Rafael Nahuel fue asesinado de un balazo por la espalda el 25 de noviembre por fuerzas de la Prefectura que irrumpieron a balazo limpio en los terrenos ocupados por los mapuches en Villa Mascardi. Pocos días antes, en otra incursión represiva, se llevaron mujeres y chicos, a los que pudo verse precintados como si se tratara de peligrosos delincuentes. Las pericias demostraron que la muerte de Rafael Nahuel fue causada por un proyectil 9 milímetros utilizado por la Prefectura. "Nosotros no necesitamos probar lo que hace una fuerza de seguridad en al marco de una tarea emanada de una orden judicial, damos por cierta la versión que brindó la Prefectura", dijo entonces Bullrich. Toda una señal.
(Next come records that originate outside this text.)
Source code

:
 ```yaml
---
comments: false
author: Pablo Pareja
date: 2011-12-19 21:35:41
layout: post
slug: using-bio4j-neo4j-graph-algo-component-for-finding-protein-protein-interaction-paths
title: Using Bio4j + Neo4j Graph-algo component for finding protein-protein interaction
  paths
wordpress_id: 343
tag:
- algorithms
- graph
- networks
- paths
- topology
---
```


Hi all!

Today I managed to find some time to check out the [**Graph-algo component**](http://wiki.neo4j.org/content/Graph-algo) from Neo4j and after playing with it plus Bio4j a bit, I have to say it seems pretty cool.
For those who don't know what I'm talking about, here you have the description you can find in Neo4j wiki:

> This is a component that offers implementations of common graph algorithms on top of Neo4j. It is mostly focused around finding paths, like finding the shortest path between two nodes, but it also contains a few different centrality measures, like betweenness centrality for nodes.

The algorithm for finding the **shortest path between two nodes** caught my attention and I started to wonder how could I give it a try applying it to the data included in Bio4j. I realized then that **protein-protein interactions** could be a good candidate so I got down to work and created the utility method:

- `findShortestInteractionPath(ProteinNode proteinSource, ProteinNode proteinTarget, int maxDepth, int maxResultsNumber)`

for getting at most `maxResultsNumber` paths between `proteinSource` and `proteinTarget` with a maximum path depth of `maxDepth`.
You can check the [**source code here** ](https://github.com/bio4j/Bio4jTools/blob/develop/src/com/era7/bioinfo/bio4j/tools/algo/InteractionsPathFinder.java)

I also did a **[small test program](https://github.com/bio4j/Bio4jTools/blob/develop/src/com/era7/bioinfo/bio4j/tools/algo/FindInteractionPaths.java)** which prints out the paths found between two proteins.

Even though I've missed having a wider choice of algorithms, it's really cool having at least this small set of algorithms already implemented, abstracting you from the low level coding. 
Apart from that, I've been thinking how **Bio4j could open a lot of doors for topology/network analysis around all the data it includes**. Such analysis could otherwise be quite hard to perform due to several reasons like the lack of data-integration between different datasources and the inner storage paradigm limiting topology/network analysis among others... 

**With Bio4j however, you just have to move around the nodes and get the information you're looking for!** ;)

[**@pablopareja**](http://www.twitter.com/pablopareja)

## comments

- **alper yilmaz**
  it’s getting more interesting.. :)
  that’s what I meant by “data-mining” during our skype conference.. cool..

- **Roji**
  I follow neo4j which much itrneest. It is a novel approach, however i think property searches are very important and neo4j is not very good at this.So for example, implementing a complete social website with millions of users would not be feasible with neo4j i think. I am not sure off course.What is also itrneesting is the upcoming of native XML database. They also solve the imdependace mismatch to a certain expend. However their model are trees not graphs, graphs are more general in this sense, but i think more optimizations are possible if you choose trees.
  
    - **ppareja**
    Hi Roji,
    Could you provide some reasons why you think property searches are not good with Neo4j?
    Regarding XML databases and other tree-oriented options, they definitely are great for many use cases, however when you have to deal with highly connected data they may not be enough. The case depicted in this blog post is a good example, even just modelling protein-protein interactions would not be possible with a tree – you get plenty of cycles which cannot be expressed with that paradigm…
La represión de las marchas contra la reforma previsional frente al Congreso brindaron nuevas postales sobre la impunidad con que actúan las fuerzas de seguridad. Mostraron, primero, a gendarmes disparando balas de goma directamente al cuerpo de los manifestantes, violando el protocolo de disparar al piso para evitar heridas graves. Días después, a policías motorizados pasando su moto por sobre el cuerpo de una persona caída. Las balas de goma hicieron estragos: por lo menos tres personas perdieron la visión de un ojo a causa de los impactos directos.
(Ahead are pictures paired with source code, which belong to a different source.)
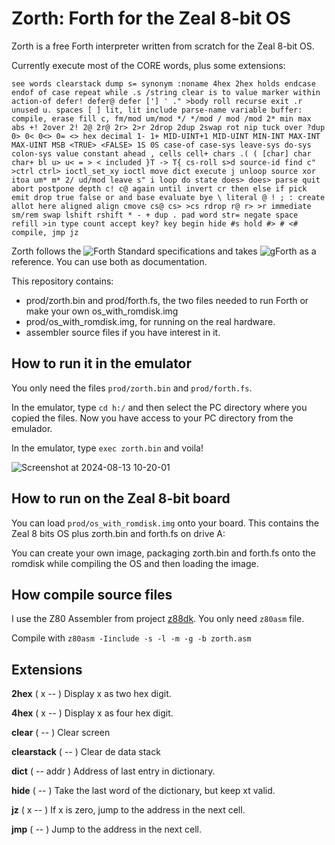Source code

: # Zorth: Forth for the Zeal 8-bit OS
Zorth is a free Forth interpreter written from scratch for the Zeal 8-bit OS. 

Currently execute most of the CORE words, plus some extensions:

```see words clearstack dump s= synonym :noname 4hex 2hex holds endcase endof of case repeat while .s /string clear is to value marker within action-of defer! defer@ defer ['] ' ." >body roll recurse exit .r unused u. spaces [ ] lit, lit include parse-name variable buffer: compile, erase fill c, fm/mod um/mod */ */mod / mod /mod 2* min max abs +! 2over 2! 2@ 2r@ 2r> 2>r 2drop 2dup 2swap rot nip tuck over ?dup 0> 0< 0<> 0= <> hex decimal 1- 1+ MID-UINT+1 MID-UINT MIN-INT MAX-INT MAX-UINT MSB <TRUE> <FALSE> 1S 0S case-of case-sys leave-sys do-sys colon-sys value constant ahead , cells cell+ chars .( ( [char] char char+ bl u> u< = > < included }T -> T{ cs-roll s>d source-id find c" >ctrl ctrl> ioctl_set_xy ioctl move dict execute j unloop source xor itoa um* m* 2/ ud/mod leave s" i loop do state does> does> parse quit abort postpone depth c! c@ again until invert cr then else if pick emit drop true false or and base evaluate bye \ literal @ ! ; : create allot here aligned align cmove cs@ cs> >cs rdrop r@ r> >r immediate sm/rem swap lshift rshift * - + dup . pad word str= negate space refill >in type count accept key? key begin hide #s hold #> # <# compile, jmp jz```

Zorth follows the ![Forth Standard](https://forth-standard.org/standard/core) specifications and takes ![gForth](https://gforth.org/) as a reference. You can use both as documentation.

This repository contains:

- prod/zorth.bin and prod/forth.fs, the two files needed to run Forth or make your own os_with_romdisk.img
- prod/os_with_romdisk.img, for running on the real hardware.
- assembler source files if you have interest in it.

## How to run it in the emulator ##

You only need the files `prod/zorth.bin` and `prod/forth.fs`.

In the emulator, type `cd h:/` and then select the PC directory where you copied the files.
Now you have access to your PC directory from the emulador.

In the emulator, type `exec zorth.bin` and voila!

![Screenshot at 2024-08-13 10-20-01](https://github.com/user-attachments/assets/98326d9a-c733-4023-b121-ebfaad680ae2)


## How to run on the Zeal 8-bit board ##
You can load `prod/os_with_romdisk.img` onto your board. This contains the Zeal 8 bits OS plus zorth.bin and forth.fs on drive A:

You can create your own image, packaging zorth.bin and forth.fs onto the romdisk while compiling the OS and then loading the image.

## How compile source files ##

I use the Z80 Assembler from project [z88dk](https://github.com/z88dk/z88dk). You only need `z80asm` file.

Compile with `z80asm -Iinclude -s -l -m -g -b zorth.asm`

## Extensions ##

**2hex** ( x -- ) Display x as two hex digit.

**4hex**  ( x -- ) Display x as four hex digit.

**clear** ( -- )  Clear screen

**clearstack** ( -- ) Clear de data stack

**dict**  ( -- addr ) Address of last entry in dictionary.

**hide** ( -- ) Take the last word of the dictionary, but keep xt valid.

**jz** ( x -- ) If x is zero, jump to the address in the next cell.

**jmp** ( -- ) Jump to the address in the next cell.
El año empezó con las fotos, tremendas, de los rostros sangrantes de los pibes wichí del Barrio Cincuenta Viviendas atacados con balas de goma por la policía formoseña. “Indio sucio, mataco”, gritaron los canas antes de empezar a tirar. Un odio exacerbado que sube la apuesta de los gritos a las balas. Al momento de escribir estas líneas, el gobierno de Gildo Insfrán no dijo una palabra sobre los pibes heridos en una acción violenta que es un eslabón más en la cadena de criminalización de los indígenas que es desde política de Estado en Formosa. Otra vez la impunidad.
Las prisiones domiciliarias de los represores se multiplican y son otras imágenes a tener en cuenta para componer el cuadro. No se trata solamente de decisiones judiciales a contramano de la historia, sino que son también señales claras para el presente y el futuro. Si el genocida Etchecolatz puede terminar tranquilamente sus días en un chalet de Mar del Plata, todo vale. El mensaje es claro: si el Estado decide actuar a sangre y fuego, sus instrumentos no lo van a pagar.
Todo esto en el marco de la construcción de un enemigo interno que lo justifique y que cada vez parece más numeroso: lo componen los indígenas que reclaman por sus tierras –la ficción berreta del informe sobre la RAM es antológica -, los desocupados que hacen piquetes, los manifestantes contra cualquier injusticia, los que hacen la V o levantan el puño, los despedidos que no pueden siquiera entrar a retirar sus cosas de sus lugares de trabajo porque la policía se los impide.
Por eso es necesario agregar una imagen más a esta secuencia. Se trata de la foto de dos policías que impiden la entrada de los cuarenta despedidos con que decidió cerrar el año el Ministerio de Medio Ambiente. El gordo de adelante revisa la lista, para que no pasen. A su derecha, asoma la cabeza otro cana que sonríe mirando a la cámara, en una clara actitud de goce sobrador por la situación.
Se siente empoderado, se sabe impune, se ubica del otro lado de la vereda donde están siendo reprimidos y vejados los de su misma clase social.
Esa cara es la imagen perfecta del Estado policial.